Por supuesto, no tengo intención de preguntárselo a un abogado.

La vida es tranquila para mí; es pacífica y placentera. Tengo dinero suficiente. Voy al teatro. He hecho amigos. Y vivo sin remordimientos. Desde luego, Lancelot jamás logrará el mérito de haber descubierto el viaje en el tiempo. Algún día, cuando se descubra otra vez la manera de viajar en el tiempo, el nombre de Lancelot Stebblins, desconocido, descansará en las tinieblas del Hades. Pero ya le dije que cualquiera que fuesen sus planes, terminarían sin alcanzar la fama. Si no le hubiera matado yo, habrían salido mal las cosas por alguna otra razón, y entonces me habría matado él a mí.

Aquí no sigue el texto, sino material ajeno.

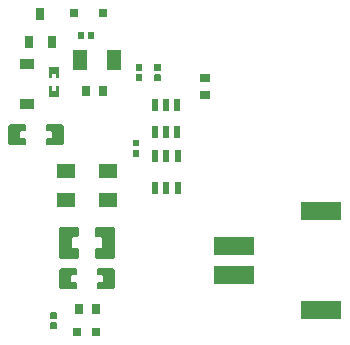
<source format=gbp>
G04*
G04 #@! TF.GenerationSoftware,Altium Limited,Altium Designer,24.2.2 (26)*
G04*
G04 Layer_Color=128*
%FSLAX44Y44*%
%MOMM*%
G71*
G04*
G04 #@! TF.SameCoordinates,FA43C0E3-4D26-4613-8E19-43AB185FC845*
G04*
G04*
G04 #@! TF.FilePolarity,Positive*
G04*
G01*
G75*
%ADD17R,3.5000X1.5000*%
%ADD18R,1.1500X0.9500*%
%ADD19R,1.5000X1.3000*%
%ADD20R,0.8000X0.8000*%
%ADD21R,0.8000X0.9000*%
%ADD22R,0.9000X0.8000*%
%ADD27R,0.6000X1.1000*%
%ADD29R,1.1901X1.7280*%
%ADD30R,0.8000X1.0000*%
%ADD31R,0.8000X0.8000*%
%ADD32R,0.5320X1.0720*%
G36*
X483925Y538240D02*
Y533640D01*
X483525Y533240D01*
X478518D01*
X478118Y533640D01*
Y538240D01*
X478518Y538640D01*
X483525D01*
X483925Y538240D01*
D02*
G37*
G36*
X475418D02*
Y533640D01*
X475018Y533240D01*
X470012D01*
X469612Y533640D01*
Y538240D01*
X470012Y538640D01*
X475018D01*
X475418Y538240D01*
D02*
G37*
G36*
X539910Y511465D02*
Y506458D01*
X539510Y506058D01*
X534910D01*
X534510Y506458D01*
Y511465D01*
X534910Y511865D01*
X539510D01*
X539910Y511465D01*
D02*
G37*
G36*
X524416D02*
Y506458D01*
X524016Y506058D01*
X519416D01*
X519016Y506458D01*
Y511465D01*
X519416Y511865D01*
X524016D01*
X524416Y511465D01*
D02*
G37*
G36*
X454080Y508520D02*
Y500520D01*
X453580Y500020D01*
X451300D01*
Y503720D01*
X448000D01*
Y500020D01*
X445580D01*
X445080Y500520D01*
Y508520D01*
X445580Y509020D01*
X453580D01*
X454080Y508520D01*
D02*
G37*
G36*
X539910Y502958D02*
Y497952D01*
X539510Y497552D01*
X534910D01*
X534510Y497952D01*
Y502958D01*
X534910Y503358D01*
X539510D01*
X539910Y502958D01*
D02*
G37*
G36*
X524416D02*
Y497952D01*
X524016Y497552D01*
X519416D01*
X519016Y497952D01*
Y502958D01*
X519416Y503358D01*
X524016D01*
X524416Y502958D01*
D02*
G37*
G36*
X454080Y492620D02*
Y484620D01*
X453580Y484120D01*
X445580D01*
X445080Y484620D01*
Y492620D01*
X445580Y493120D01*
X447860D01*
Y489420D01*
X451160D01*
Y493120D01*
X453580D01*
X454080Y492620D01*
D02*
G37*
G36*
X457690Y459760D02*
Y444480D01*
X456690Y443480D01*
X443840D01*
X442840Y444480D01*
Y448182D01*
X443840Y449183D01*
X446889D01*
X447889Y450182D01*
Y454058D01*
X446889Y455057D01*
X443840D01*
X442840Y456058D01*
Y459760D01*
X443840Y460760D01*
X456690D01*
X457690Y459760D01*
D02*
G37*
G36*
X425840D02*
Y456058D01*
X424840Y455057D01*
X421791D01*
X420791Y454058D01*
Y450182D01*
X421791Y449183D01*
X424840D01*
X425840Y448182D01*
Y444480D01*
X424840Y443480D01*
X411990D01*
X410990Y444480D01*
Y459760D01*
X411990Y460760D01*
X424840D01*
X425840Y459760D01*
D02*
G37*
G36*
X521622Y447446D02*
Y442440D01*
X521222Y442040D01*
X516622D01*
X516222Y442440D01*
Y447446D01*
X516622Y447846D01*
X521222D01*
X521622Y447446D01*
D02*
G37*
G36*
Y438940D02*
Y433934D01*
X521222Y433534D01*
X516622D01*
X516222Y433934D01*
Y438940D01*
X516622Y439340D01*
X521222D01*
X521622Y438940D01*
D02*
G37*
G36*
X500870Y373180D02*
Y348180D01*
X499870Y347180D01*
X485520D01*
X484520Y348180D01*
Y355090D01*
X485520Y356090D01*
X489079D01*
X490079Y357090D01*
Y364270D01*
X489079Y365270D01*
X485520D01*
X484520Y366270D01*
Y373180D01*
X485520Y374180D01*
X499870D01*
X500870Y373180D01*
D02*
G37*
G36*
X470520D02*
Y366270D01*
X469520Y365270D01*
X465961D01*
X464961Y364270D01*
Y357090D01*
X465961Y356090D01*
X469520D01*
X470520Y355090D01*
Y348180D01*
X469520Y347180D01*
X455170D01*
X454170Y348180D01*
Y373180D01*
X455170Y374180D01*
X469520D01*
X470520Y373180D01*
D02*
G37*
G36*
X500870Y337840D02*
Y322560D01*
X499870Y321560D01*
X487020D01*
X486020Y322560D01*
Y326263D01*
X487020Y327262D01*
X490069D01*
X491069Y328262D01*
Y332137D01*
X490069Y333138D01*
X487020D01*
X486020Y334137D01*
Y337840D01*
X487020Y338840D01*
X499870D01*
X500870Y337840D01*
D02*
G37*
G36*
X469020D02*
Y334137D01*
X468020Y333138D01*
X464971D01*
X463971Y332137D01*
Y328262D01*
X464971Y327262D01*
X468020D01*
X469020Y326263D01*
Y322560D01*
X468020Y321560D01*
X455170D01*
X454170Y322560D01*
Y337840D01*
X455170Y338840D01*
X468020D01*
X469020Y337840D01*
D02*
G37*
G36*
X452026Y301142D02*
Y296136D01*
X451626Y295736D01*
X447026D01*
X446626Y296136D01*
Y301142D01*
X447026Y301542D01*
X451626D01*
X452026Y301142D01*
D02*
G37*
G36*
Y292636D02*
Y287630D01*
X451626Y287229D01*
X447026D01*
X446626Y287630D01*
Y292636D01*
X447026Y293036D01*
X451626D01*
X452026Y292636D01*
D02*
G37*
D17*
X675980Y303195D02*
D03*
X601980Y357995D02*
D03*
Y332994D02*
D03*
X675980Y387794D02*
D03*
D18*
X426720Y478376D02*
D03*
Y512224D02*
D03*
D19*
X460019Y420939D02*
D03*
X495021D02*
D03*
Y396941D02*
D03*
X460019D02*
D03*
D20*
X466740Y554990D02*
D03*
X490840D02*
D03*
D21*
X471139Y304800D02*
D03*
X485140D02*
D03*
X476870Y488950D02*
D03*
X490870D02*
D03*
D22*
X577088Y485760D02*
D03*
Y499760D02*
D03*
D27*
X535330Y434124D02*
D03*
X544830D02*
D03*
X554330D02*
D03*
Y407124D02*
D03*
X544830D02*
D03*
X535330D02*
D03*
D29*
X471960Y515620D02*
D03*
X500860D02*
D03*
D30*
X428650Y530790D02*
D03*
X438149Y553790D02*
D03*
X447650Y530790D02*
D03*
D31*
X485384Y284919D02*
D03*
X469392Y284988D02*
D03*
D32*
X553789Y454319D02*
D03*
X544290D02*
D03*
X534790D02*
D03*
Y477301D02*
D03*
X544290D02*
D03*
X553789D02*
D03*
M02*

</source>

No; vivo sin remordimientos.

De hecho, se lo he perdonado todo a Lancelot; todo, menos aquella vez que me escupió. Y resulta bastante irónico que tuviera unos instantes de felicidad antes de morir, porque le fue concedido un regalo que pocos pueden lograr, y él por encima de todos los hombres, lo saboreó.

A pesar de su grito, cuando me escupió, Lancelot supo arreglárselas para leer su propia nota necrológica.